Soleil rouge.
Soleil rouge.
La Terre vit ses derniers feux stellaires et les hommes conscients de l’échéance néanmoins continuent sur leur lancée. Après le passage d’années immémoriales, de civilisations éteintes, de montagnes érodées, d’océans asséchés, de continents remodelés, bien que la science se soit affaiblie et que la magie se soit en partie égarée, l’humanité n’en reste pas moins toujours assaillie par les mêmes démons : jalousie, cupidité, recherche du pouvoir et du plaisir épaulés par l’éternel cortège de cruauté, concupiscence et mort.
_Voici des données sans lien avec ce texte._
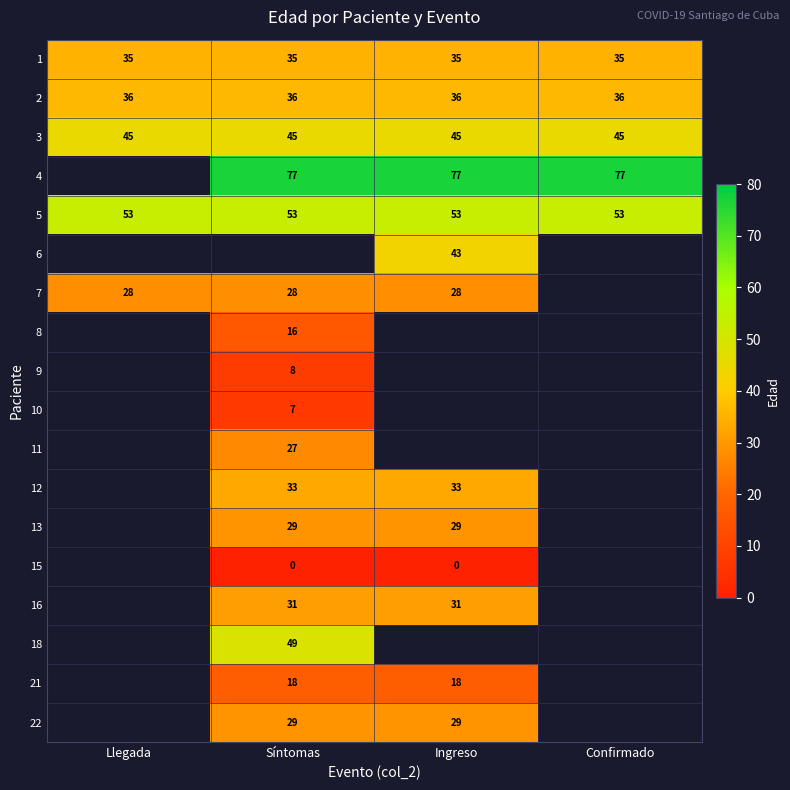

What is the spread (max minus min) of values at Síntomas?

77.0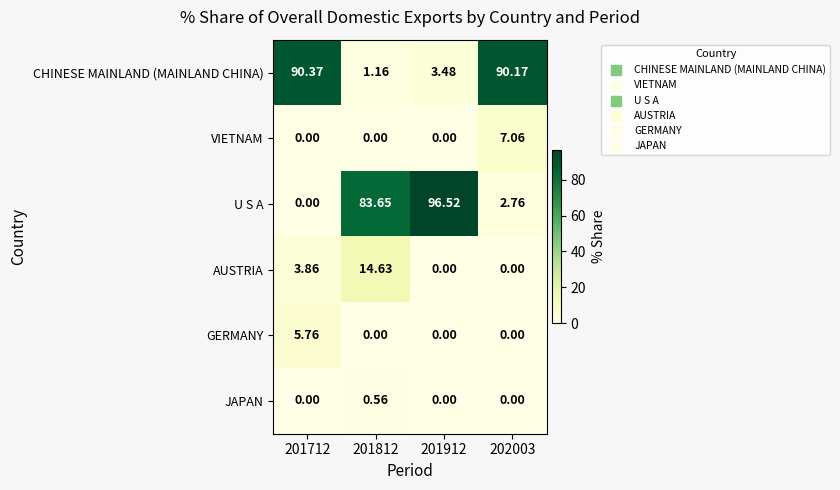

How many series are shown in this chart?

6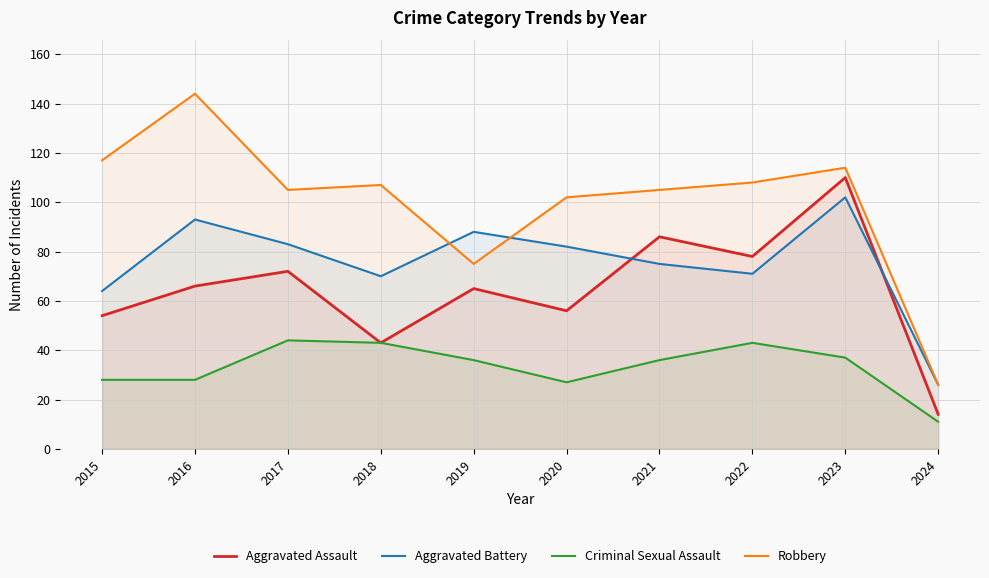

At 2022, list the series in order from largest to smallest.

Robbery, Aggravated Assault, Aggravated Battery, Criminal Sexual Assault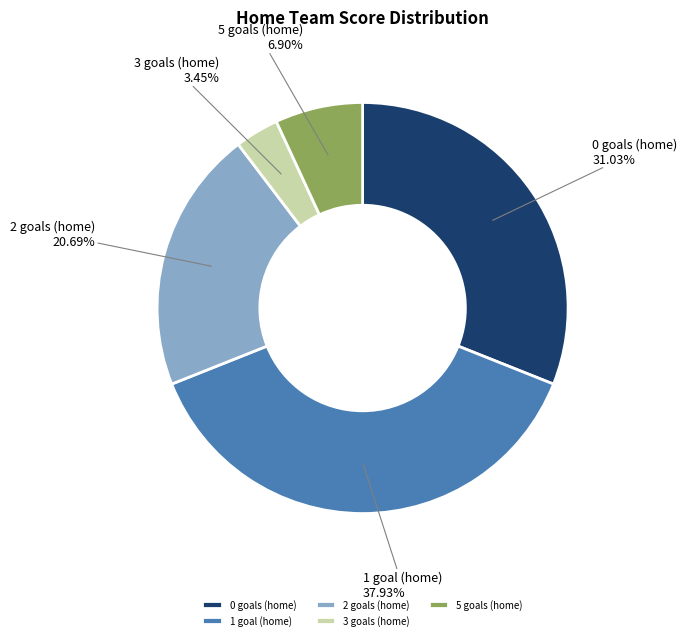

To the nearest percent, what percentage of the pie is 0 goals (home)?

31%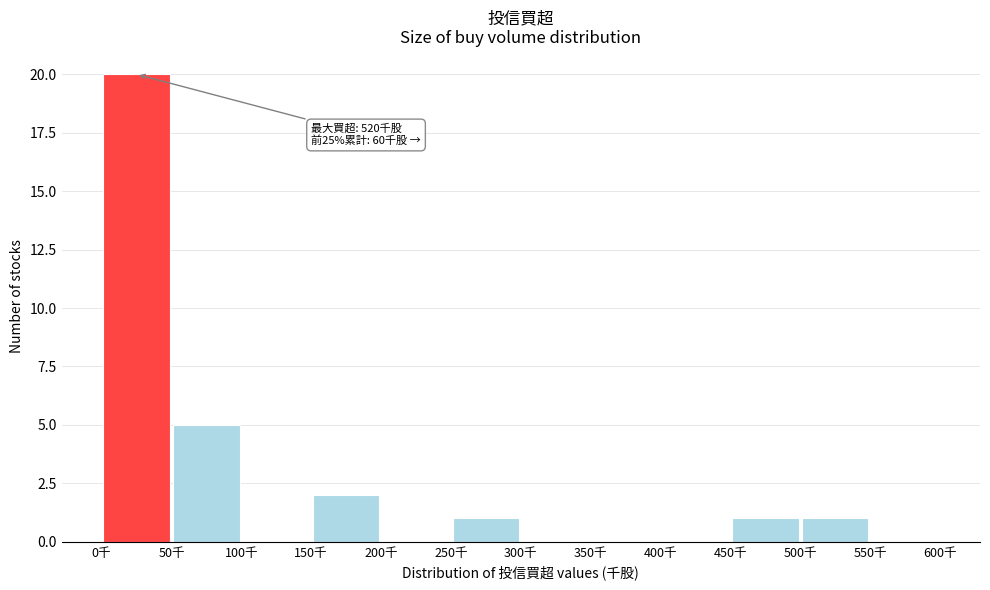

Which range on the x-axis has the tallest bar?

0 to 50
La première nouvelle du bref recueil de Jack Vance, « Turjan de Mir », narre les recherches du magicien curieux d’insuffler la vie à ses créatures de laboratoire. Alors que la science magique a été réduite à une part congrue, Turjan apprend l’existence du mage Pandelume, ultime possesseur de tous les charmes dont celui d’animer la matière. Turjan se met en quête du secret mais Pandelume ne donne rien sans être payé de retour. Après une petite vingtaine de pages, la seconde nouvelle intitulée « Mazirian le magicien » semble démarrer une autre histoire mais bien vite le lecteur est saisi par son enchâssement dans le précédent récit. Mazirian est obnubilé par l’apparition d’une femme insaisissable semblant être protégée par un sortilège puissant. Il va tout tenter pour s’en saisir mais les desseins de la merveilleuse créature demeurent insondables et le prix à payer sera exorbitant. Bâtie sur le même canevas que précédemment, l’histoire de Mazirian est riche et captivante jusqu’à sa chute cruelle. « T’saïs » relate l’odyssée d’une femme haineuse envers toute forme de beauté et d’un homme masquant son visage hideux au-delà de l’imaginable. Malformés et déformés, les deux personnages, Etarr et T’saïs vont tenter de retrouver leurs identités volées et peut-être l’amour encore informulable. Reste à terrasser la perverse Javane, sorcière vouée au démon. La nouvelle suivante met en scène « Liane le voyageur », habile voleur infatué qui croit en ses talents. Lorsque la belle sorcière Lith le met en appétit et en quête d’un fragment de tapisserie, Liane ne sait pas encore qu’il devra se confronter à Chun l’Inévitable. « Ulan Dhor », magicien novice a pour mission de trouver les deux tablettes de l’antique cité d’Ampridatvir afin d’obtenir la toute-puissance d’un archimage disparu mais il va devoir s’immiscer dans une ville ruinée tenue par des factions religieuses haineuses. « Guyal de Sfere » est avide de connaissances. Seul pourrait le rassasier le Conservateur du Musée de l’Homme, personnage omniscient quasi mythique mais la route est longue, incertaine et semée d’embûches infernales, de fantômes avides, de mesquinerie ordinaire.
« La Terre mourante » [The Dying Earth], titre originel, serait plus parlant que sa traduction : « Un monde magique ». Il donnera toutefois ultérieurement le nom d’un cycle comprenant, à la suite d’« Un monde magique » (1950), « Cugel l’astucieux » (1966), « Cugel saga » (1983) et « Rhialto le Merveilleux » (1984). En 1950, Jack Vance jette sur le papier ses cinq nouvelles. Néophyte, il parvient néanmoins à enchanter la Fantasy, genre littéraire en vogue et en pleine métamorphose avec notamment l’œuvre de Howard ou celle de Tolkien. Ses histoires conservent aujourd’hui un charme puissant, la capacité à donner vie et amplitude à un monde imaginaire par petites touches et suggestions colorées si le lecteur accepte les codes du genre. Le grand Jack tisse ses histoires sur le canevas des contes anciens en y entrelaçant une luxuriance mélancolique quand les épopées se sont tues et que les hommes s’agitent encore : « comme des cafards dans un labyrinthe ».